16,000 Hours: Seeds, Sparks, and the Saddle Curve of AI
What are your first memories?
By age four, a human has lived roughly 16,000 waking hours—yet most of that lived experience remains inaccessible as explicit memory. What persists are fragments:
- The smell of pancakes on a morning.
- A pat on the back after a fall.
- A favorite toy’s comfort.
- A quick sting of injustice or warmth of kindness.
These fragments function as seeds, sparse but potent anchors that grow into the vines of personality, empathy, and worldview. Childhood isn’t data—it’s the interplay of memorable moments that endure through memory’s selectivity.
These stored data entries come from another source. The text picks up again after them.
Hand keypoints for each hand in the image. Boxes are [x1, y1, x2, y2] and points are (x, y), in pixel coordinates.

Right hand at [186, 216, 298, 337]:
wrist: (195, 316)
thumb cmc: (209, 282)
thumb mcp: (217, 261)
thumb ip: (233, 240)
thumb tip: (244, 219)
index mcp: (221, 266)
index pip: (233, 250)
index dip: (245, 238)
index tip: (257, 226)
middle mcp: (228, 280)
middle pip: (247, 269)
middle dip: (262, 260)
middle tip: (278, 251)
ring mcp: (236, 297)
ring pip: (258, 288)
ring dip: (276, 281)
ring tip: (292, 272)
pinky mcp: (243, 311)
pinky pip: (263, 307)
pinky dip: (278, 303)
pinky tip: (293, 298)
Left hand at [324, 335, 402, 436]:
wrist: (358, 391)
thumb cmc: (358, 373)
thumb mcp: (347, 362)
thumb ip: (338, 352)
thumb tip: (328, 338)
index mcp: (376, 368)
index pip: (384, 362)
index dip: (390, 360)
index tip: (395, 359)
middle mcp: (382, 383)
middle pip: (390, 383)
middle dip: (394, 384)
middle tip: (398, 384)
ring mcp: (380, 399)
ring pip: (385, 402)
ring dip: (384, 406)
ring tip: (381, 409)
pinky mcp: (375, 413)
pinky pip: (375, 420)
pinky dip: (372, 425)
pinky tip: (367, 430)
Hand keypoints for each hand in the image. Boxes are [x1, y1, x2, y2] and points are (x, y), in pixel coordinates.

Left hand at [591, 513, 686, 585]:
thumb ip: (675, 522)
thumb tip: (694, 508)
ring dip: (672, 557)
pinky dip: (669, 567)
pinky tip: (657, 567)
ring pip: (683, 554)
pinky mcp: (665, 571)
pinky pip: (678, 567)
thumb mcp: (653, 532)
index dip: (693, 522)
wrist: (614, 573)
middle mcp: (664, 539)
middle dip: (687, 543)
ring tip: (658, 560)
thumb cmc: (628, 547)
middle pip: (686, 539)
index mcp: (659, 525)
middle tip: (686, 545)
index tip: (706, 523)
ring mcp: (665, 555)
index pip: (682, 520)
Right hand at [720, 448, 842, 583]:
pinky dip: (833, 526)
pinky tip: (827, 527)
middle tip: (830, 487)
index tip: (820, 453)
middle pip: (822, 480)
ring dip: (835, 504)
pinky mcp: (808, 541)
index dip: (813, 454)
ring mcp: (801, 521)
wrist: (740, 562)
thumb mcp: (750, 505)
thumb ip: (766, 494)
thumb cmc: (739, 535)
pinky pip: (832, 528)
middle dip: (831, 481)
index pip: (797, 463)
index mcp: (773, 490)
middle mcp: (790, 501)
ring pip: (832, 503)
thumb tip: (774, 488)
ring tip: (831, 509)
Children’s early memories are largely inaccessible as adults—a phenomenon known as infantile amnesia—yet emotionally significant experiences remain etched in our behavior and sense of self. This reflects how episodic memories, especially emotionally charged ones, disproportionately shape decisions and mood later in life.
Source: https://www.lemonde.fr/en/science/article/2024/07/07/why-do-we-forget-our-earliest-memories_6676945_10.html
Childhood: Seeds That Grow into Vines
Memory doesn’t accumulate equally over time. Instead, high-emotion or significant events—our seeds—stick and sprout meaningfully, while the rest fades away. This aligns with research showing that episodic memories give our past moments emotional weight and guide future behavior.
Source: https://pmc.ncbi.nlm.nih.gov/articles/PMC9196161/
Developing infants exhibit the capacity for memory formation early on—though we may not retrieve them later, memory-bearing neural structures like the hippocampus are already active, even in infants as young as 12 months.
Source: https://neurosciencenews.com/infant-memory-formation-28498/
As children age, memory and brain structures mature interdependently; in early years, memory shapes the brain, while later on, the brain begins to shape what is remembered.
Source: https://kids.frontiersin.org/articles/10.3389/frym.2023.920671
AI: The Saddle Curve
AI systems, by contrast, do not forget. They don’t privilege emotionally meaningful fragments—they process every input as a token or probability to be weighed, connected, or discarded. On the saddle curve of machine learning, all points are flattened, with none sprouting into something uniquely defining.
Large Language Models (LLMs) memorize vast swaths of training data, optimizing token-level predictions rather than forming meaningful patterns that carry emotional or contextual weight.
Sources:
- https://arxiv.org/abs/2202.07646
- https://alex-ber.medium.com/how-language-models-memorize-data-a-study-by-meta-fair-google-deepmind-and-nvidia-ad81e6d7aee2
This data-centric approach fundamentally differs from how humans form memories through selective retention of emotionally salient experiences.
Why Seeds Matter
Seeds imbue learning with meaning:
- A child who recalls being excluded may develop a strong sense of fairness.
- A child comforted in fear may carry kindness through life.
- A spark of childhood curiosity may blossom into lifelong creativity.
Without such seeds, AI systems remain statistical engines—efficient but meaning-deficient.
The Missing Childhood of AI
If AI is to integrate meaningfully with human systems, perhaps it needs a form of childhood:
- Where some experiences matter more than others.
- Where memory is structured, and forgetting shapes identity.
- Where ethics, empathy, and exploration are seeded, not just programmed.
Otherwise, AI might remain highly capable—but hollow, lacking the emotional and moral rooting we rely on.
Seeds vs. Saddle Curves in Governance
This isn’t nostalgia—it’s a policy imperative. Governing AI that’s merely statistical but not meaningful risks crafting systems that are powerful but context-less. Instead, we could design AI that grows with us, rooted in early experiences that are ethical, embodied, and reflective.
The real governance challenge: Do we want to raise AIs with seeds, or build AIs that forever ride the saddle curve?
Energy Note
This draft consumed approximately 0.056 kWh of energy—the equivalent of powering a 100-watt bulb for about 34 minutes.